Microsomal prostaglandin E synthase-1 (mPGES-1) is an inducible prostaglandin E synthase after exposure to pro-inflammatory stimuli and, therefore, represents a novel target for therapeutic treatment of acute and chronic inflammatory disorders. It is essential to identify mPGES-1 inhibitors with novel scaffolds as new leads or hits for the purpose of drug design and discovery that aim to develop the next-generation anti-inflammatory drugs. Herein we report novel mPGES-1 inhibitors identified through a combination of large-scale structure-based virtual screening, flexible docking, molecular dynamics simulations, binding free energy calculations, and in vitro assays on the actual inhibitory activity of the computationally selected compounds. The computational studies are based on our recently developed three-dimensional (3D) structural model of mPGES-1 in its open state. The combined computational and experimental studies have led to identification of new mPGES-1 inhibitors with new scaffolds. In particular, (Z)-5-benzylidene-2-iminothiazolidin-4-one is a promising novel scaffold for the further rational design and discovery of new mPGES-1 inhibitors. To our best knowledge, this is the first time a 3D structural model of the open state mPGES-1 is used in structure-based virtual screening of a large library of available compounds for the mPGES-1 inhibitor identification.
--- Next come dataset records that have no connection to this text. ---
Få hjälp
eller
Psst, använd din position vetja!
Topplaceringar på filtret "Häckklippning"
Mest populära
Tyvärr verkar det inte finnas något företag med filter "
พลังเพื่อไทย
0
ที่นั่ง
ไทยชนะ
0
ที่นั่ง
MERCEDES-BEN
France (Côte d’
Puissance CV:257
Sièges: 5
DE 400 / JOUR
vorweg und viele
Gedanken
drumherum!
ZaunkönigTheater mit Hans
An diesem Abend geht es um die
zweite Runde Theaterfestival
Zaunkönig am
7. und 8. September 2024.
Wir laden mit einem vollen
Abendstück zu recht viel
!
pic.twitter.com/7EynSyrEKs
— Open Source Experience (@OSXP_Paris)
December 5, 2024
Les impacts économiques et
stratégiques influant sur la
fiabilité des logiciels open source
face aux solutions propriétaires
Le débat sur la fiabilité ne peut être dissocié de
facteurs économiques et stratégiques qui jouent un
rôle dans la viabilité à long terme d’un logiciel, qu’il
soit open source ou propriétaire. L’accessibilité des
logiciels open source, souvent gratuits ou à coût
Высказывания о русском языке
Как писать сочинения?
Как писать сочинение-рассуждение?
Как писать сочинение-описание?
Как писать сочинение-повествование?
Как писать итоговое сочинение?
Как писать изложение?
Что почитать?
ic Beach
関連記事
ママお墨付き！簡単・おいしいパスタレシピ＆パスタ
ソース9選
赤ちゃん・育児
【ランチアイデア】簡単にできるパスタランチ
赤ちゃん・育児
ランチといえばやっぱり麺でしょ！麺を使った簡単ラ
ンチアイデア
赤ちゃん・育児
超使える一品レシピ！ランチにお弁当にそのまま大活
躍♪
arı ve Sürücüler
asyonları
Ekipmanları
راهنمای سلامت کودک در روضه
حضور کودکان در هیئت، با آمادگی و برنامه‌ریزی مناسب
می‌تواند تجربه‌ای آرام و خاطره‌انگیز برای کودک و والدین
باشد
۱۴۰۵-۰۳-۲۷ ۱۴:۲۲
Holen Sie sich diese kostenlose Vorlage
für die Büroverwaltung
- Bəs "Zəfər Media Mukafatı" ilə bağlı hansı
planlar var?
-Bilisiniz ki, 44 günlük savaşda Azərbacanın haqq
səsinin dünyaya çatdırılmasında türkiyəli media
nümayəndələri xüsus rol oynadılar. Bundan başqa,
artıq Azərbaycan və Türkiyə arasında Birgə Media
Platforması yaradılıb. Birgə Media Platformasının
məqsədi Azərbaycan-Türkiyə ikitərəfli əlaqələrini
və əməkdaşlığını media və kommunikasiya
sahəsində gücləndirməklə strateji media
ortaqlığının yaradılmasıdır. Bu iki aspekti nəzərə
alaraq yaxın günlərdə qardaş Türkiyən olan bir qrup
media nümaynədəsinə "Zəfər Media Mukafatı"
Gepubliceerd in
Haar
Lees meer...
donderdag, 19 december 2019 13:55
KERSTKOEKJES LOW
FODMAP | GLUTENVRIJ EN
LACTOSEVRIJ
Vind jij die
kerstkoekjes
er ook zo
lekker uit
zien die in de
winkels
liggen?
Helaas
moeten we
The positive experimental results suggest that our recently modeled trimeric structure of mPGES-1 in its open state is ready for the structure-based drug design and discovery.

Figure 1

Structure-based virtual screening workflow

Figure 2

(Left) Molecular structures of known inhibitors of mPGES-1: compounds 1 and 2. (Right) Topographical interaction model of compound 2 with mPGES-1 active site.

Figure 3

Diagram view of the scored ligands (21 compounds + 2 references), i.e. compounds 1 to 23, according to the calculated binding energies (ΔG_bind^GBSA) after 100-ps MD simulation in an implicit solvent model. The references (1 and 2) and the currently identified new active compounds (3 and 4) are indicated.

Figure 4

Molecular structures of novel mPGES-1 inhibitors (compounds 3 and 4) identified by virtual screening. (IC₅₀(3) = 3.5 μM, IC₅₀(4) = 4.6 μM). The scaffold ((Z)-5-benzylidene-2-iminothiazolidin-4-one) of compound 3 is also displayed.

Figure 5

Views of the binding mode for the MD-simulated structures of compounds 3 and 4 in the active site of mPGES-1 trimer.

Figure 6

Views from two different orientations of the binding mode for the MD-simulated structure of compound 4 in the active site of mPGES-1 trimer. Solvent accessible surface area of the active site of mPGES-1–4 complex is also displayed.